Extract to read →
-=-=-=-=-

Before the Court considers co-interim class counsel’s motion to strike the motion to “reconsider” filed by the Levin Plaintiffs, the Court finds it necessary to clarify the status of the Levin Plaintiffs in these consolidated class actions.
In the July 22, 2013 order, the Court consolidated the Levin, Jura, and Hanes actions for “pretrial purposes.” However, by denying Jura’s motion “to the extent Jura s[ought to] have all future filings filed under his index number,” the Court made clear that the cases would continue to exist as separate actions. The Court further ordered that:
(a) documents relating to all actions should be filed on the MDL docket sheet and on the docket sheet of each individual action; (b) documents relating to two or more, but not all, individual actions should be filed on the MDL docket sheet, and on the docket sheet of each affected individual action; and (c) documents affecting a single individual action should be posted on the docket sheet of that action, and on the MDL docket sheet....
When the consolidated class action complaint was filed, only Jura and Hanes, not the Levin Plaintiffs, were included as named plaintiffs. Therefore, the Levin Plaintiffs, although they may ultimately qualify for and opt-in to the New York-based class action in Jura, are not parties to these consolidated class actions. Rather, properly viewed, the Levin action, like the Jura and Hanes actions, remains separately pending before the Court, and remains consolidated for pre-trial purposes with the Jura and Hanes actions.
As a result of confusion about the status of the Levin action after the Levin Plaintiffs were not included as named plaintiffs in the consolidated class action complaint, many of the items docketed in the Levin docket should not have been so filed because they do not relate to the consolidated class actions. Accordingly, the Clerk of the Court is directed to remove from the Levin docket entries nos. 108, 110, 111, 112, 117, 118, 121, 122, 124, 126, 128, 130, 133, 134, 135, 136, 138, 139, 140, 141, 142, 144, 145, 146, 147, 148, 149, 150, and 152.

-=-=-=-=-

Records supplied →
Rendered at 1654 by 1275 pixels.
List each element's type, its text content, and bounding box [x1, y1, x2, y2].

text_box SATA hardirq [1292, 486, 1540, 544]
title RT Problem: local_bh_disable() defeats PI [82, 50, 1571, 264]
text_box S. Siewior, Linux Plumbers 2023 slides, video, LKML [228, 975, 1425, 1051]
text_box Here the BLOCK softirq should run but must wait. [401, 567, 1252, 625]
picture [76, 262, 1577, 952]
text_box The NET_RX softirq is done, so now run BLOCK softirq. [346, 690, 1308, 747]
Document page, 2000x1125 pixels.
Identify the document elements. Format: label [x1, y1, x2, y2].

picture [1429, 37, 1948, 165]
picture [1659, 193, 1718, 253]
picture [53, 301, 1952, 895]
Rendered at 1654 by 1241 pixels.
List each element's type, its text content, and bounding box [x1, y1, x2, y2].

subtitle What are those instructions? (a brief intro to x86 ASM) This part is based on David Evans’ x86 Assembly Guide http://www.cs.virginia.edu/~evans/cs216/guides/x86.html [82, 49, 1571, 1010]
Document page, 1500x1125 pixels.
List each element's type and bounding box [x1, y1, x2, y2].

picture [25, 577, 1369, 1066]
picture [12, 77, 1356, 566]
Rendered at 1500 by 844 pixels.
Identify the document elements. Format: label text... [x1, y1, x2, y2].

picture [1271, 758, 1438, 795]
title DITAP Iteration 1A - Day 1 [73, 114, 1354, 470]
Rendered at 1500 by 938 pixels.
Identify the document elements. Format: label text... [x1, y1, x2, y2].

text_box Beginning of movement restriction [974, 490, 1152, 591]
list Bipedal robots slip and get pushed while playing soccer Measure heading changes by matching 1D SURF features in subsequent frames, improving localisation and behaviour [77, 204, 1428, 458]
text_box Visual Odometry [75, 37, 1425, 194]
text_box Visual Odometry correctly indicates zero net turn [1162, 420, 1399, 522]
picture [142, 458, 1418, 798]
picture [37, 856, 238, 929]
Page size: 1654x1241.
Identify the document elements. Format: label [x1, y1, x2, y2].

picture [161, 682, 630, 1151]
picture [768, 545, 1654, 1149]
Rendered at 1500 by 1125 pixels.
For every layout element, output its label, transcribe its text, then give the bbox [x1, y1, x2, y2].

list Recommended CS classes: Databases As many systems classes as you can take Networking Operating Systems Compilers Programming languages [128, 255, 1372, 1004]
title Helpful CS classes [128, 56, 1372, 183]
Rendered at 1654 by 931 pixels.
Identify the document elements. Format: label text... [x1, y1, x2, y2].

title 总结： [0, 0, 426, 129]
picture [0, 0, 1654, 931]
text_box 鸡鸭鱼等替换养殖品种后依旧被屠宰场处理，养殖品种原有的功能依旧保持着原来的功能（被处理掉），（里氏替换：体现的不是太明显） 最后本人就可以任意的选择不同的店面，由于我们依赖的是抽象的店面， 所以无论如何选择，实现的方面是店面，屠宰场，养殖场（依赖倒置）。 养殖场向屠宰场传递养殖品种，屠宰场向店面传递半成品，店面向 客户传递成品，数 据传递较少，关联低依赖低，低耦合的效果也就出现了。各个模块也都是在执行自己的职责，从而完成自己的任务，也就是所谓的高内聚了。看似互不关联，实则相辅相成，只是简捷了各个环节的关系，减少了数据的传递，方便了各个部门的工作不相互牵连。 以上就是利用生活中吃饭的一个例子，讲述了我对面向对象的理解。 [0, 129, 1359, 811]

-=-=-=-=-

Task requirements →
• a. Name the actions that the court order excerpt says were consolidated for pretrial purposes in the July 22, 2013 order.
• b. Continue the court order excerpt from the point after its final sentence.

Task answers →
• a. Levin, Jura, Hanes

• b.
Further, as the Levin Plaintiffs are not parties to the consolidated class actions, the Court finds that they may not file motions seeking affirmative relief therein. Therefore, the Court grants the Plaintiffs motion to strike to the extent the Levin Plaintiffs seek “reconsideration” of the March 5, 2014 order.
It is true that the Federal Judicial Center’s model order appointing interim class counsel expressly provides that:
Counsel for plaintiffs who disagree with lead counsel (or those acting on behalf of lead counsel) or who have individual or divergent positions may present written and oral arguments, conduct examinations of deponents, and otherwise act separately on behalf of their clients as appropriate, provided that in doing so they do not repeat arguments, questions, or actions of lead counsel.
Federal Judicial Center, Manual for Complex Litigation, Fourth § 40.22 (2004) (“MCL 4th”) (Sample Order, Responsibilities of Designated Counsel). However, it is not clear that adopting this model language would be appropriate where, as here, the Levin Plaintiffs are not named plaintiffs in the consolidated class actions.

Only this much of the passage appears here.